Your objective —
From the records below, copy the lines that include "comments".

Data extracts —

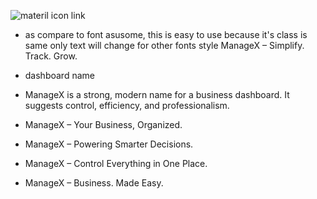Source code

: ![materil icon link](Ohttps://fonts.google.com/icons?selected=Material+Symbols+Sharp:close:FILL@0;wght@400;GRAD@0;opsz@24&icon.style=Sharp&icon.size=24&icon.color=%23e3e3e3)

- as compare to font asusome, this is easy to use because it's class is same only text will change for other fonts style 
ManageX – Simplify. Track. Grow.


- dashboard name 
- ManageX is a strong, modern name for a business dashboard. It suggests control, efficiency, and professionalism.

- ManageX – Your Business, Organized.

- ManageX – Powering Smarter Decisions.

- ManageX – Control Everything in One Place.

- ManageX – Business. Made Easy.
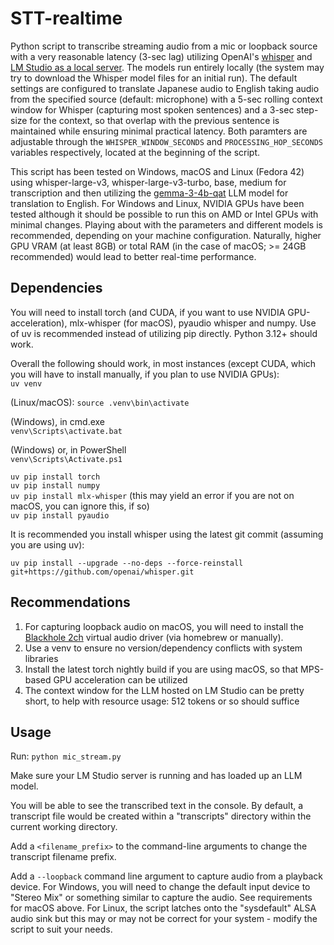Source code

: # STT-realtime
Python script to transcribe streaming audio from a mic or loopback source with a very reasonable latency (3-sec lag) utilizing OpenAI's [whisper](https://github.com/openai/whisper) and [LM Studio as a local server](https://lmstudio.ai/docs/app/api/headless). The models run entirely locally (the system may try to download the Whisper model files for an initial run).
The default settings are configured to translate Japanese audio to English taking audio from the specified source (default: microphone) with a 5-sec rolling context window for Whisper (capturing most spoken sentences) and a 3-sec step-size for the context, so that overlap with the previous sentence is maintained while ensuring minimal practical latency. Both paramters are adjustable through the `WHISPER_WINDOW_SECONDS` and `PROCESSING_HOP_SECONDS` variables respectively, located at the beginning of the script.

This script has been tested on Windows, macOS and Linux (Fedora 42) using whisper-large-v3, whisper-large-v3-turbo, base, medium for transcription and then utilizing the [gemma-3-4b-qat](https://huggingface.co/collections/google/gemma-3-qat-67ee61ccacbf2be4195c265b) LLM model for translation to English. For Windows and Linux, NVIDIA GPUs have been tested although it should be possible to run this on AMD or Intel GPUs with minimal changes. Playing about with the parameters and different models is recommended, depending on your machine configuration. Naturally, higher GPU VRAM (at least 8GB) or total RAM (in the case of macOS; >= 24GB recommended) would lead to better real-time performance.

## Dependencies
You will need to install torch (and CUDA, if you want to use NVIDIA GPU-acceleration), mlx-whisper (for macOS), pyaudio whisper and numpy. Use of uv is recommended instead of utilizing pip directly. Python 3.12+ should work.

Overall the following should work, in most instances (except CUDA, which you will have to install manually, if you plan to use NVIDIA GPUs):  
`uv venv`  

(Linux/macOS): 
`source .venv\bin\activate`  

(Windows), in cmd.exe  
`venv\Scripts\activate.bat`  

(Windows) or, in PowerShell  
`venv\Scripts\Activate.ps1`  

`uv pip install torch`  
`uv pip install numpy`  
`uv pip install mlx-whisper` (this may yield an error if you are not on macOS, you can ignore this, if so)  
`uv pip install pyaudio`  


It is recommended you install whisper using the latest git commit (assuming you are using uv):

`uv pip install --upgrade --no-deps --force-reinstall git+https://github.com/openai/whisper.git`  


## Recommendations
1. For capturing loopback audio on macOS, you will need to install the [Blackhole 2ch](https://github.com/ExistentialAudio/BlackHole) virtual audio driver (via homebrew or manually). 
2. Use a venv to ensure no version/dependency conflicts with system libraries
3. Install the latest torch nightly build if you are using macOS, so that MPS-based GPU acceleration can be utilized
4. The context window for the LLM hosted on LM Studio can be pretty short, to help with resource usage: 512 tokens or so should suffice

## Usage
Run:
`python mic_stream.py`

Make sure your LM Studio server is running and has loaded up an LLM model.

You will be able to see the transcribed text in the console. By default, a transcript file would be created within a "transcripts" directory within the current working directory.

Add a `<filename_prefix>` to the command-line arguments to change the transcript filename prefix.

Add a `--loopback` command line argument to capture audio from a playback device. For Windows, you will need to change the default input device to "Stereo Mix" or something similar to capture the audio. See requirements for macOS above. For Linux, the script latches onto the "sysdefault" ALSA audio sink but this may or may not be correct for your system - modify the script to suit your needs.


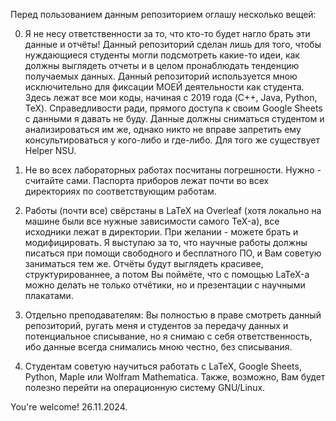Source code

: Перед пользованием данным репозиторием оглашу несколько вещей:

0. Я не несу ответственности за то, что кто-то будет нагло брать эти данные и отчёты!
Данный репозиторий сделан лишь для того, чтобы нуждающиеся студенты могли подсмотреть какие-то идеи, как должны выглядеть отчеты и в целом пронаблюдать тенденцию получаемых данных.
Данный репозиторий используется мною исключительно для фиксации МОЕЙ деятельности как студента. Здесь лежат все мои коды, начиная с 2019 года (C++, Java, Python, TeX).
Справедливости ради, прямого доступа к своим Google Sheets с данными я давать не буду. Данные должны сниматься студентом и анализироваться им же, однако никто не вправе запретить ему консультироваться у кого-либо и где-либо. Для того же существует Helper NSU.

1. Не во всех лабораторных работах посчитаны погрешности. Нужно - считайте сами. Паспорта приборов лежат почти во всех директориях по соответствующим работам.
   
2. Работы (почти все) свёрстаны в LaTeX на Overleaf (хотя локально на машине были все нужные зависимости самого TeX-а), все исходники лежат в директории. При желании - можете брать и модифицировать.
Я выступаю за то, что научные работы должны писаться при помощи свободного и бесплатного ПО, и Вам советую заниматься тем же. Отчёты будут выглядеть красивее, структурированнее, а потом Вы поймёте,
что с помощью LaTeX-а можно делать не только отчётики, но и презентации с научными плакатами.
3. Отдельно преподавателям: Вы полностью в праве смотреть данный репозиторий, ругать меня и студентов за передачу данных и потенциальное списывание, но я снимаю с себя ответственность, ибо данные всегда снимались мною честно, без списывания.
4. Студентам советую научиться работать с LaTeX, Google Sheets, Python, Maple или Wolfram Mathematica. Также, возможно, Вам будет полезно перейти на операционную систему GNU/Linux.

You're welcome!
26.11.2024.
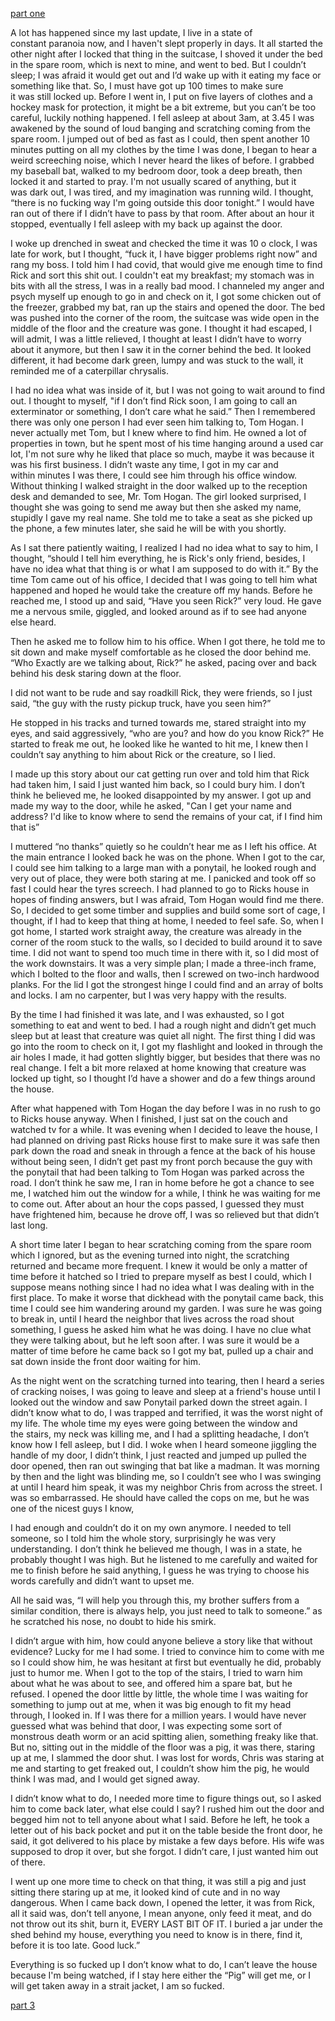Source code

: [part one](https://www.reddit.com/r/nosleep/comments/v4qfzr/i_got_some_meat_from_this_weird_old_guy_that/)

A lot has happened since my last update, I live in a state of constant paranoia now, and I haven't slept properly in days. It all started the other night after I locked that thing in the suitcase, I shoved it under the bed in the spare room, which is next to mine, and went to bed. But I couldn’t sleep; I was afraid it would get out and I’d wake up with it eating my face or something like that. So, I must have got up 100 times to make sure it was still locked up. Before I went in, I put on five layers of clothes and a hockey mask for protection, it might be a bit extreme, but you can’t be too careful, luckily nothing happened. I fell asleep at about 3am, at 3.45 I was awakened by the sound of loud banging and scratching coming from the spare room. I jumped out of bed as fast as I could, then spent another 10 minutes putting on all my clothes by the time I was done, I began to hear a weird screeching noise, which I never heard the likes of before. I grabbed my baseball bat, walked to my bedroom door, took a deep breath, then locked it and started to pray. I'm not usually scared of anything, but it was dark out, I was tired, and my imagination was running wild. I thought, “there is no fucking way I'm going outside this door tonight.” I would have ran out of there if I didn’t have to pass by that room. After about an hour it stopped, eventually I fell asleep with my back up against the door.

I woke up drenched in sweat and checked the time it was 10 o clock, I was late for work, but I thought, “fuck it, I have bigger problems right now” and rang my boss. I told him I had covid, that would give me enough time to find Rick and sort this shit out. I couldn't eat my breakfast; my stomach was in bits with all the stress, I was in a really bad mood. I channeled my anger and psych myself up enough to go in and check on it, I got some chicken out of the freezer, grabbed my bat, ran up the stairs and opened the door. The bed was pushed into the corner of the room, the suitcase was wide open in the middle of the floor and the creature was gone. I thought it had escaped, I will admit, I was a little relieved, I thought at least I didn’t have to worry about it anymore, but then I saw it in the corner behind the bed. It looked different, it had become dark green, lumpy and was stuck to the wall, it reminded me of a caterpillar chrysalis.

I had no idea what was inside of it, but I was not going to wait around to find out. I thought to myself, "if I don’t find Rick soon, I am going to call an exterminator or something, I don’t care what he said.” Then I remembered there was only one person I had ever seen him talking to, Tom Hogan. I never actually met Tom, but I knew where to find him. He owned a lot of properties in town, but he spent most of his time hanging around a used car lot, I'm not sure why he liked that place so much, maybe it was because it was his first business. I didn’t waste any time, I got in my car and within minutes I was there, I could see him through his office window. Without thinking I walked straight in the door walked up to the reception desk and demanded to see, Mr. Tom Hogan. The girl looked surprised, I thought she was going to send me away but then she asked my name, stupidly I gave my real name. She told me to take a seat as she picked up the phone, a few minutes later, she said he will be with you shortly.

As I sat there patiently waiting, I realized I had no idea what to say to him, I thought, “should I tell him everything, he is Rick's only friend, besides, I have no idea what that thing is or what I am supposed to do with it.” By the time Tom came out of his office, I decided that I was going to tell him what happened and hoped he would take the creature off my hands. Before he reached me, I stood up and said, “Have you seen Rick?” very loud. He gave me a nervous smile, giggled, and looked around as if to see had anyone else heard.

Then he asked me to follow him to his office. When I got there, he told me to sit down and make myself comfortable as he closed the door behind me. “Who Exactly are we talking about, Rick?” he asked, pacing over and back behind his desk staring down at the floor.

I did not want to be rude and say roadkill Rick, they were friends, so I just said, “the guy with the rusty pickup truck, have you seen him?”

He stopped in his tracks and turned towards me, stared straight into my eyes, and said aggressively, “who are you? and how do you know Rick?” He started to freak me out, he looked like he wanted to hit me, I knew then I couldn’t say anything to him about Rick or the creature, so I lied.

I made up this story about our cat getting run over and told him that Rick had taken him, I said I just wanted him back, so I could bury him. I don’t think he believed me, he looked disappointed by my answer. I got up and made my way to the door, while he asked, "Can I get your name and address? I'd like to know where to send the remains of your cat, if I find him that is”

I muttered “no thanks” quietly so he couldn’t hear me as I left his office. At the main entrance I looked back he was on the phone. When I got to the car, I could see him talking to a large man with a ponytail, he looked rough and very out of place, they were both staring at me. I panicked and took off so fast I could hear the tyres screech. I had planned to go to Ricks house in hopes of finding answers, but I was afraid, Tom Hogan would find me there. So, I decided to get some timber and supplies and build some sort of cage, I thought, if I had to keep that thing at home, I needed to feel safe. So, when I got home, I started work straight away, the creature was already in the corner of the room stuck to the walls, so I decided to build around it to save time. I did not want to spend too much time in there with it, so I did most of the work downstairs. It was a very simple plan; I made a three-inch frame, which I bolted to the floor and walls, then I screwed on two-inch hardwood planks. For the lid I got the strongest hinge I could find and an array of bolts and locks. I am no carpenter, but I was very happy with the results.

By the time I had finished it was late, and I was exhausted, so I got something to eat and went to bed. I had a rough night and didn’t get much sleep but at least that creature was quiet all night. The first thing I did was go into the room to check on it, I got my flashlight and looked in through the air holes I made, it had gotten slightly bigger, but besides that there was no real change. I felt a bit more relaxed at home knowing that creature was locked up tight, so I thought I’d have a shower and do a few things around the house.

After what happened with Tom Hogan the day before I was in no rush to go to Ricks house anyway. When I finished, I just sat on the couch and watched tv for a while. It was evening when I decided to leave the house, I had planned on driving past Ricks house first to make sure it was safe then park down the road and sneak in through a fence at the back of his house without being seen, I didn’t get past my front porch because the guy with the ponytail that had been talking to Tom Hogan was parked across the road. I don’t think he saw me, I ran in home before he got a chance to see me, I watched him out the window for a while, I think he was waiting for me to come out. After about an hour the cops passed, I guessed they must have frightened him, because he drove off, I was so relieved but that didn’t last long.

A short time later I began to hear scratching coming from the spare room which I ignored, but as the evening turned into night, the scratching returned and became more frequent. I knew it would be only a matter of time before it hatched so I tried to prepare myself as best I could, which I suppose means nothing since I had no idea what I was dealing with in the first place. To make it worse that dickhead with the ponytail came back, this time I could see him wandering around my garden. I was sure he was going to break in, until I heard the neighbor that lives across the road shout something, I guess he asked him what he was doing. I have no clue what they were talking about, but he left soon after. I was sure it would be a matter of time before he came back so I got my bat, pulled up a chair and sat down inside the front door waiting for him.

As the night went on the scratching turned into tearing, then I heard a series of cracking noises, I was going to leave and sleep at a friend's house until I looked out the window and saw Ponytail parked down the street again. I didn’t know what to do, I was trapped and terrified, it was the worst night of my life. The whole time my eyes were going between the window and the stairs, my neck was killing me, and I had a splitting headache, I don’t know how I fell asleep, but I did. I woke when I heard someone jiggling the handle of my door, I didn’t think, I just reacted and jumped up pulled the door opened, then ran out swinging that bat like a madman. It was morning by then and the light was blinding me, so I couldn’t see who I was swinging at until I heard him speak, it was my neighbor Chris from across the street. I was so embarrassed. He should have called the cops on me, but he was one of the nicest guys I know, 

I had enough and couldn’t do it on my own anymore. I needed to tell someone, so I told him the whole story, surprisingly he was very understanding. I don’t think he believed me though, I was in a state, he probably thought I was high. But he listened to me carefully and waited for me to finish before he said anything, I guess he was trying to choose his words carefully and didn’t want to upset me.

All he said was, “I will help you through this, my brother suffers from a similar condition, there is always help, you just need to talk to someone.” as he scratched his nose, no doubt to hide his smirk.

I didn’t argue with him, how could anyone believe a story like that without evidence? Lucky for me I had some. I tried to convince him to come with me so I could show him, he was hesitant at first but eventually he did, probably just to humor me. When I got to the top of the stairs, I tried to warn him about what he was about to see, and offered him a spare bat, but he refused. I opened the door little by little, the whole time I was waiting for something to jump out at me, when it was big enough to fit my head through, I looked in. If I was there for a million years. I would have never guessed what was behind that door, I was expecting some sort of monstrous death worm or an acid spitting alien, something freaky like that. But no, sitting out in the middle of the floor was a pig, it was there, staring up at me, I slammed the door shut. I was lost for words, Chris was staring at me and starting to get freaked out, I couldn’t show him the pig, he would think I was mad, and I would get signed away.

I didn’t know what to do, I needed more time to figure things out, so I asked him to come back later, what else could I say? I rushed him out the door and begged him not to tell anyone about what I said. Before he left, he took a letter out of his back pocket and put it on the table beside the front door, he said, it got delivered to his place by mistake a few days before. His wife was supposed to drop it over, but she forgot. I didn’t care, I just wanted him out of there.

I went up one more time to check on that thing, it was still a pig and just sitting there staring up at me, it looked kind of cute and in no way dangerous. When I came back down, I opened the letter, it was from Rick, all it said was, don’t tell anyone, I mean anyone, only feed it meat, and do not throw out its shit, burn it, EVERY LAST BIT OF IT. I buried a jar under the shed behind my house, everything you need to know is in there, find it, before it is too late. Good luck.”

Everything is so fucked up I don’t know what to do, I can’t leave the house because I'm being watched, if I stay here either the “Pig” will get me, or I will get taken away in a strait jacket, I am so fucked.

[part 3](https://www.reddit.com/r/nosleep/comments/vf7qrb/final_i_got_some_meat_from_this_weird_old_guy/)

&#x200B;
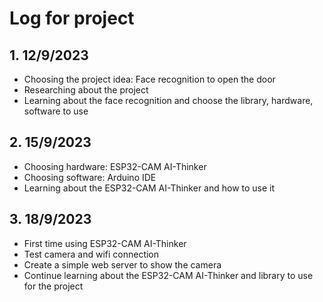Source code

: # Log for project

## 1. 12/9/2023

- Choosing the project idea: Face recognition to open the door
- Researching about the project
- Learning about the face recognition and choose the library, hardware, software to use

## 2. 15/9/2023

- Choosing hardware: ESP32-CAM AI-Thinker
- Choosing software: Arduino IDE
- Learning about the ESP32-CAM AI-Thinker and how to use it

## 3. 18/9/2023

- First time using ESP32-CAM AI-Thinker
- Test camera and wifi connection
- Create a simple web server to show the camera
- Continue learning about the ESP32-CAM AI-Thinker and library to use for the project
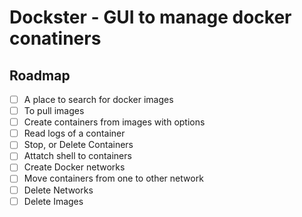 # Dockster - GUI to manage docker conatiners

## Roadmap

 - [ ] A place to search for docker images
 - [ ] To pull images
 - [ ] Create containers from images with options
 - [ ] Read logs of a container
 - [ ] Stop, or Delete Containers
 - [ ] Attatch shell to containers
 - [ ] Create Docker networks
 - [ ] Move containers from one to other network
 - [ ] Delete Networks
 - [ ] Delete Images
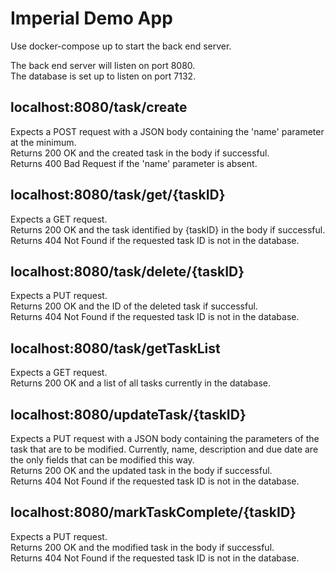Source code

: # Imperial Demo App

Use docker-compose up to start the back end server.

The back end server will listen on port 8080.\
The database is set up to listen on port 7132. 

## localhost:8080/task/create
Expects a POST request with a JSON body containing the 'name' parameter at the minimum.\
Returns 200 OK and the created task in the body if successful.\
Returns 400 Bad Request if the 'name' parameter is absent.

## localhost:8080/task/get/{taskID}
Expects a GET request.\
Returns 200 OK and the task identified by {taskID} in the body if successful.\
Returns 404 Not Found if the requested task ID is not in the database.

## localhost:8080/task/delete/{taskID}
Expects a PUT request.\
Returns 200 OK and the ID of the deleted task if successful.\
Returns 404 Not Found if the requested task ID is not in the database.

## localhost:8080/task/getTaskList
Expects a GET request.\
Returns 200 OK and a list of all tasks currently in the database.

## localhost:8080/updateTask/{taskID}
Expects a PUT request with a JSON body containing the parameters of the task that are to be modified. Currently, name, description and due date are the only fields that can be modified this way.\
Returns 200 OK and the updated task in the body if successful.\
Returns 404 Not Found if the requested task ID is not in the database.

## localhost:8080/markTaskComplete/{taskID}
Expects a PUT request.\
Returns 200 OK and the modified task in the body if successful.\
Returns 404 Not Found if the requested task ID is not in the database.
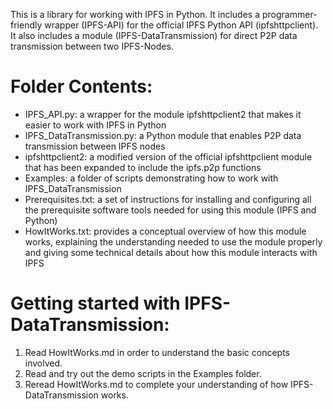 This is a library for working with IPFS in Python. It includes a programmer-friendly wrapper (IPFS-API) for the official IPFS Python API (ipfshttpclient). It also includes a module (IPFS-DataTransmission) for direct P2P data transmission between two IPFS-Nodes.

# Folder Contents:
- IPFS_API.py: a wrapper for the module ipfshttpclient2 that makes it easier to work with IPFS in Python
- IPFS_DataTransmission.py: a Python module that enables P2P data transmission between IPFS nodes
- ipfshttpclient2: a modified version of the official ipfshttpclient module that has been expanded to include the ipfs.p2p functions
- Examples: a folder of scripts demonstrating how to work with IPFS_DataTransmission
- Prerequisites.txt: a set of instructions for installing and configuring all the prerequisite software tools needed for using this module (IPFS and Python)
- HowItWorks.txt: provides a conceptual overview of how this module works, explaining the understanding needed to use the module properly and giving some technical details about how this module interacts with IPFS


# Getting started with IPFS-DataTransmission:
1. Read HowItWorks.md in order to understand the basic concepts involved.
2. Read and try out the demo scripts in the Examples folder.
3. Reread HowItWorks.md to complete your understanding of how IPFS-DataTransmission works.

Response area —
: [part one](https://www.reddit.com/r/nosleep/comments/v4qfzr/i_got_some_meat_from_this_weird_old_guy_that/)
[part 3](https://www.reddit.com/r/nosleep/comments/vf7qrb/final_i_got_some_meat_from_this_weird_old_guy/)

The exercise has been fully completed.